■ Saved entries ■
═══

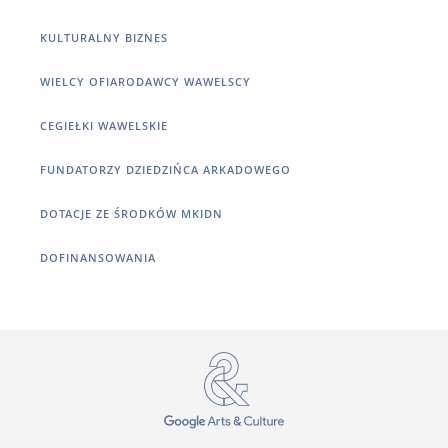
KULTURALNY BIZNES
WIELCY OFIARODAWCY WAWELSCY
CEGIEŁKI WAWELSKIE
FUNDATORZY DZIEDZIŃCA ARKADOWEGO
DOTACJE ZE ŚRODKÓW MKIDN
DOFINANSOWANIA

═══

■ Aim of the task ■
Present the lines as a numbered list, leaving out blank lines and the pictures.

■ Output for this exercise ■
1. KULTURALNY BIZNES
2. WIELCY OFIARODAWCY WAWELSCY
3. CEGIEŁKI WAWELSKIE
4. FUNDATORZY DZIEDZIŃCA ARKADOWEGO
5. DOTACJE ZE ŚRODKÓW MKIDN
6. DOFINANSOWANIA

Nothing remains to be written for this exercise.